Recent studies have demonstrated that neural implants for neural prosthetic applications can help paralyzed patient populations by allowing control of external devices. We have recently demonstrated that neural signals recorded from the posterior parietal cortex (PPC) of a tetraplegic subject provides a valuable source of neural signals for prosthetic control. Previous studies have demonstrated the utility of using signals from human motor cortex (M1). In light of these findings, we propose simultaneous implants in M1 and PPC to answer the important question of how these two brain areas compare in helping the patient population. To compare brain areas, we believe it is essential to use rigorous testing paradigms that are able to address fundamental questions of how intentions are coded in the two brain areas. Moreover, the experiments proposed will be in many cases the first studies examining the properties and complexities of the representation of intentions.

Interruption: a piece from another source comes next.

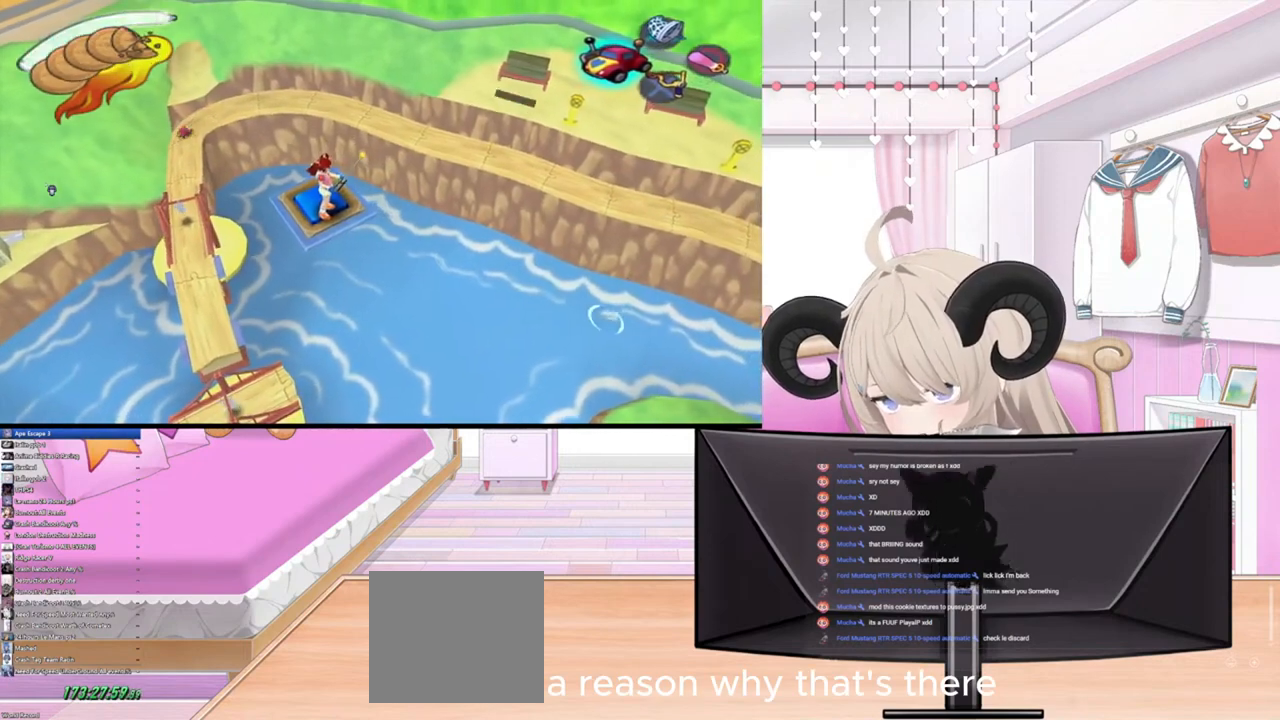
{"buttons": [], "left_stick": "center", "right_stick": "center", "events": [[233, "right_stick", "center"]]}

In Aim 1 a we will thus compare how the two brain areas code high-level goals and instantaneous execution signals.
Aim 1 b will test how these intention signals generalize across multiple contexts.

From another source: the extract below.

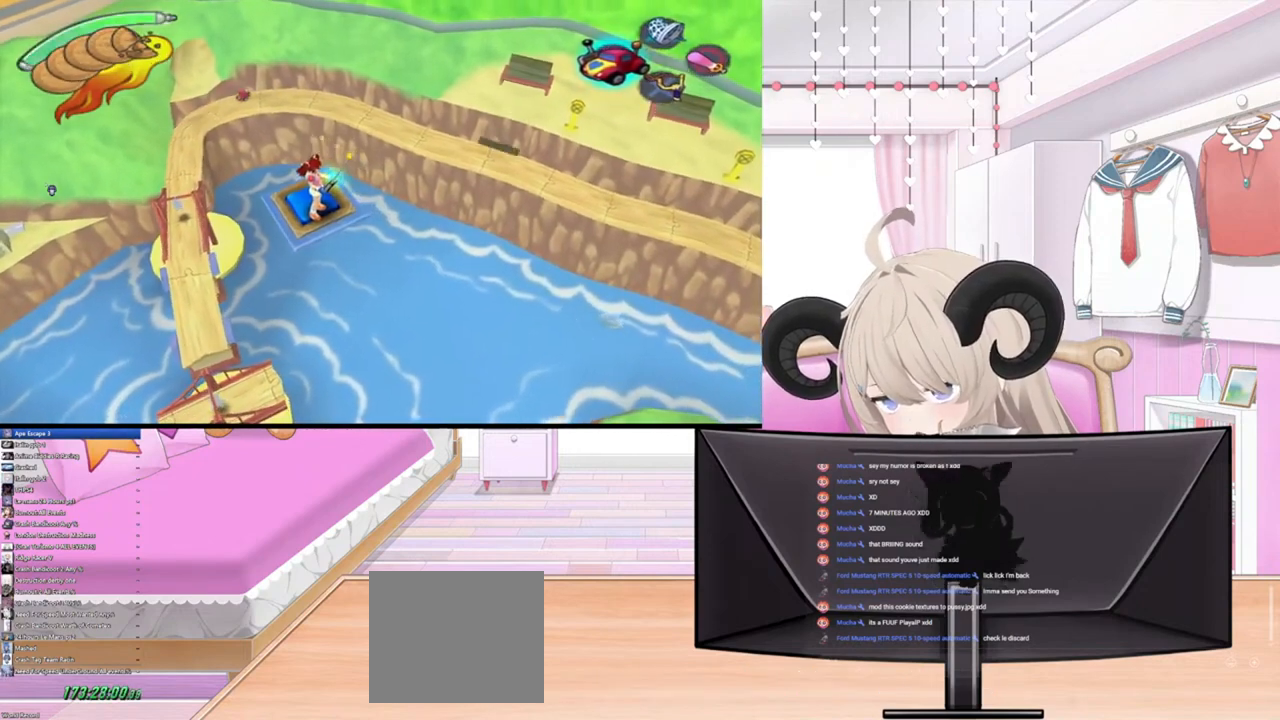
{"buttons": [], "left_stick": "center", "right_stick": "down-left", "events": [[133, "right_stick", "left"], [367, "right_stick", "down-left"]]}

Aim 2 will test the reference frames of intention signals, e.g. whether goal signals are represented with respect to where the subject is looking, the current location of the effector, or the body or world Meaningful behaviors are most often the result of combinations of movements sequenced in time, and therefore we will test in Aim 3 how neural representations of intentions are combined and sequenced. Basic scientific explorations of these properties will be leveraged to enable typing interfaces and the control of a tablet computer. Our proposal not only allows us to test whether one brain area is better than the other for particular motor variables but also whether they provide complimentary types of information. Decoding algorithms produce actions by interpreting neural activity. The proposed studies will provide seminal data on how intentions are coded in the two areas, thus informing how the next generation of decoding algorithms should be designed by providing a better understanding of how neural signals should be interpreted. Clinical relevance: the number of patients suffering from some form of paralysis in the United States alone has been estimated to be as high as 5.6 million. Paralysis can result from spinal cord injury, traumatic brain injury, stroke, peripheral neuropathies, and neurodegenerative disorders such as amyotrophic lateral sclerosis and multiple sclerosis. Another 2 million patients have motor disabilities due to limb amputation. The current application will compare two prominent areas for recording prosthetic controls signals to determine their similarities and differences in applicability to prosthetics. This research will enable improved design of neuroprosthetics that can use the complementary signals found in these two areas to maximum advantage.

Public Health Relevance

Studies are proposed to examine the similarities and differences of control signals derived from M1 and PPC for neuroprosthetics. These studies will for the first time study many of the properties of intended movement signals in these two areas including the representation of goals in M1, the coordinate frames in which intentions are encoded, and the combining and sequencing of digit movements. The findings will provide a foundation for improved algorithms and designs of neural prosthetics to assist paralyzed patients.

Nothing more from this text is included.